The City as a Character
Halifax itself is a character in the novel. The geography and atmosphere of the city play a critical role.
… as long as there were wars and she remained the terminus of the longest railway in the world, her back to the continent and her face to the Old Country, she would lie here in all weathers unchangeably the same, and her bells would ring in the darkness. (p 42)
The book is a good companion for a visit to the city.
The Big Bang
Three forces were simultaneously created by the energy of the exploding ship, an earthquake, an air-concussion, and a tidal wave. These forces rushed away from the Narrows with a velocity varying in accordance with the nature of the medium in which they worked. It took only a few seconds for the earthquake to spend itself and three minutes for the air-expansions to slow down to a gale. The tidal wave travelled for hours before the last traces of it were swallowed in the open Atlantic. (p 196)
This is the start of two and a half pages describing the immediate devastation of the city from 9:05 to 9:10 am. Read it. Hard to imagine another account as lyrical as MacLennan’s.
The Classical Connection
Forsan et haec olim meminisse iuvabit. (p 256, from Virgil, The Aeneid)
Maybe someday you will rejoice to recall even this. (Robert Fagles translation)

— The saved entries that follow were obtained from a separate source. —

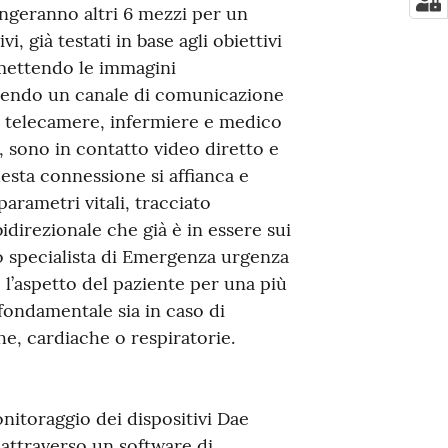
iungeranno altri 6 mezzi per un
vi, già testati in base agli obiettivi
mettendo le immagini
ntendo un canale di comunicazione
di telecamere, infermiere e medico
, sono in contatto video diretto e
esta connessione si affianca e
arametri vitali, tracciato
direzionale che già è in essere sui
lo specialista di Emergenza urgenza
l’aspetto del paziente per una più
fondamentale sia in caso di
he, cardiache o respiratorie.
nitoraggio dei dispositivi Dae
e attraverso un software di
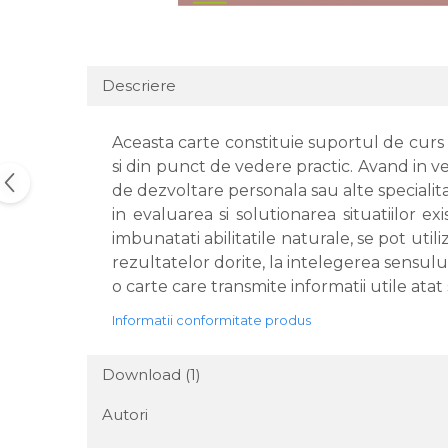
Descriere
Aceasta carte constituie suportul de curs 
si din punct de vedere practic. Avand in ve
de dezvoltare personala sau alte specialitat
in evaluarea si solutionarea situatiilor e
imbunatati abilitatile naturale, se pot ut
rezultatelor dorite, la intelegerea sensului
o carte care transmite informatii utile atat
Informatii conformitate produs
Download (1)
Autori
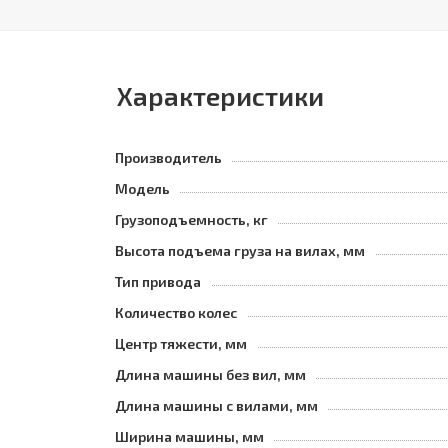
Характеристики
Производитель
Модель
Грузоподъемность, кг
Высота подъема груза на вилах, мм
Тип привода
Количество колес
Центр тяжести, мм
Длина машины без вил, мм
Длина машины с вилами, мм
Ширина машины, мм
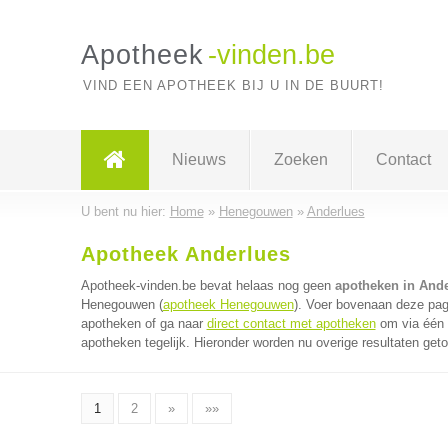
Apotheek
-vinden.be
VIND EEN APOTHEEK BIJ U IN DE BUURT!
Nieuws
Zoeken
Contact
U bent nu hier:
Home
»
Henegouwen
»
Anderlues
Apotheek Anderlues
Apotheek-vinden.be bevat helaas nog geen
apotheken in And
Henegouwen (
apotheek Henegouwen
). Voer bovenaan deze pagi
apotheken of ga naar
direct contact met apotheken
om via één 
apotheken tegelijk. Hieronder worden nu overige resultaten get
1
2
»
»»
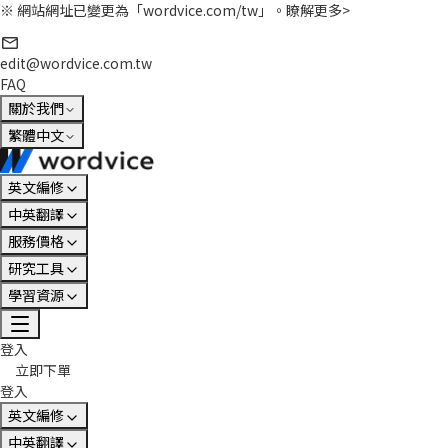
※ 網站網址已變更為「wordvice.com/tw」。
瞭解更多>
edit@wordvice.com.tw
FAQ
關於我們
繁體中文
英文編修
中英翻譯
服務價格
研究工具
學習資源
登入
立即下單
登入
英文編修
中英翻譯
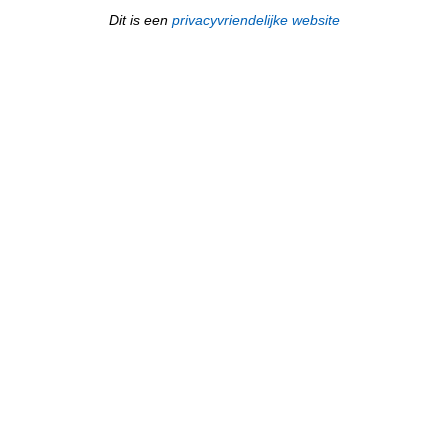
Dit is een
privacyvriendelijke website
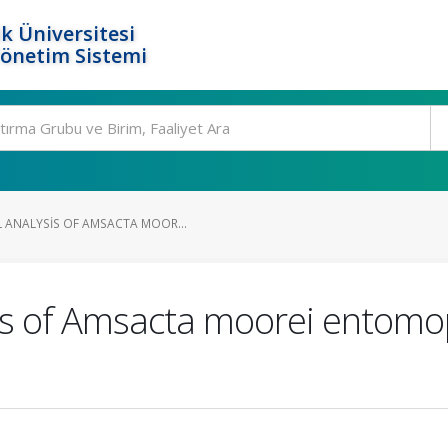
k Üniversitesi
Yönetim Sistemi
 ANALYSIS OF AMSACTA MOOR...
sis of Amsacta moorei entom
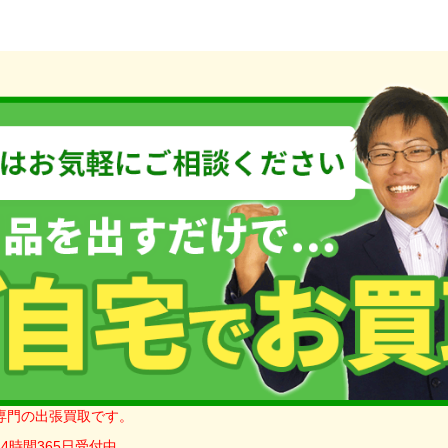
専門の出張買取です。
4時間365日受付中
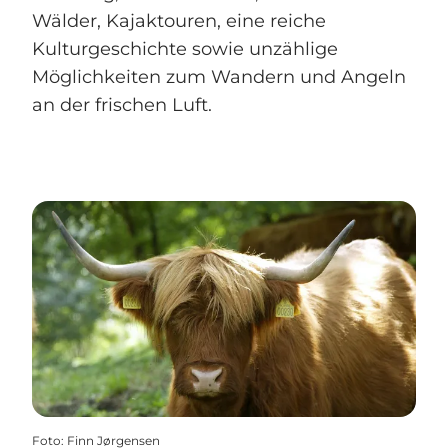
Wälder, Kajaktouren, eine reiche
Kulturgeschichte sowie unzählige
Möglichkeiten zum Wandern und Angeln
an der frischen Luft.
Foto
:
Finn Jørgensen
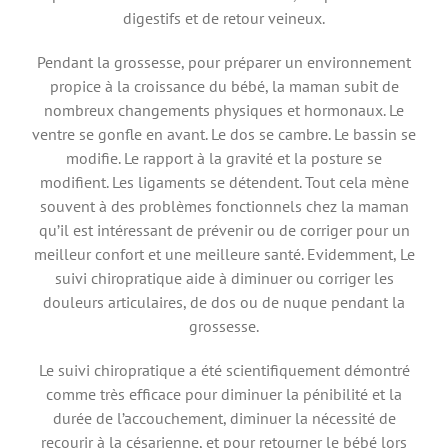
digestifs et de retour veineux.
Pendant la grossesse, pour préparer un environnement
propice à la croissance du bébé, la maman subit de
nombreux changements physiques et hormonaux. Le
ventre se gonfle en avant. Le dos se cambre. Le bassin se
modifie. Le rapport à la gravité et la posture se
modifient. Les ligaments se détendent. Tout cela mène
souvent à des problèmes fonctionnels chez la maman
qu’il est intéressant de prévenir ou de corriger pour un
meilleur confort et une meilleure santé. Evidemment, Le
suivi chiropratique aide à diminuer ou corriger les
douleurs articulaires, de dos ou de nuque pendant la
grossesse.
Le suivi chiropratique a été scientifiquement démontré
comme très efficace pour diminuer la pénibilité et la
durée de l’accouchement, diminuer la nécessité de
recourir à la césarienne, et pour retourner le bébé lors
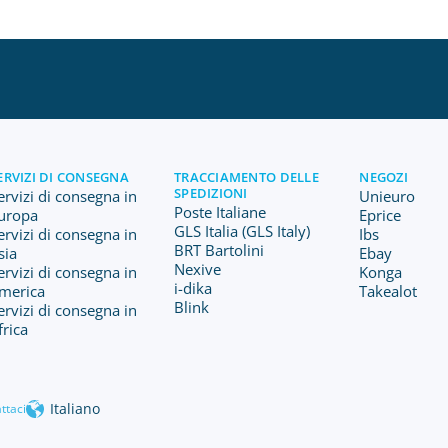
ERVIZI DI CONSEGNA
TRACCIAMENTO DELLE
NEGOZI
SPEDIZIONI
ervizi di consegna in
Unieuro
Poste Italiane
uropa
Eprice
GLS Italia (GLS Italy)
ervizi di consegna in
Ibs
BRT Bartolini
sia
Ebay
Nexive
ervizi di consegna in
Konga
i-dika
merica
Takealot
Blink
ervizi di consegna in
frica
Italiano
ttaci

The heroine is Penelope. The hero has left home, everyone think he’s dead. He loses his memory. He must regain it and fight seemingly unsurmountable obstacles before he can return. He hides his identity until the conditions are right to take his place again. Echoes of The Odyssey. MacLennan shows off his background as a classics scholar.
The Allegorical Fable
Chances are you’re reading a fable when someone’s quick response to a catastrophe is to philosophize at length about the future of Canada. Ultimately, Barometer Rising is an allegory of Canada turning away from its British colonial connections and building the consciousness of a new nation. References throughout the novel slap you up the side of the head. The explosion literally blows the old order to smithereens. Coincidences pile up to support the myth-making. (Of all the places Neil could go, he just happens to enter the building where he finds Geoffrey’s body.)
Barometer Rising was first published in 1941, as the world was enmeshed in another war. MacLennan’s ideas reflect a view of the time, that Canada would bridge the divide between the UK (old Empire) and the US (new power). Lots of CanLit ink has been spilt to analyse this more than I will here.
Many readers see Neil as the embodiment of the new Canada. I like to think that he and Penny together bring equally important qualities to the new vision.
St Paul’s Church stands on the south side of the Grand Parade in Halifax. Founded in 1750, it is the oldest surviving Protestant church in Canada. Entering from the narthex to the nave, you pass through the Memorial Arch, in memory of 91 men of the parish who died in WW1. The names are listed by rank. Above the arch is a piece of wreckage driven into the wall of the church in the Halifax Explosion on 6 Dec 1917.
St Paul’s and the Great War (for King and Country), an exhibition at the church in summer 2015, will “recall through photographs, sketches and original documentation and excerpts from texts and personal correspondence, the character and qualities of the young soldiers who joined the war effort – and that of their families and friends, and the clergy of St. Paul’s as well.”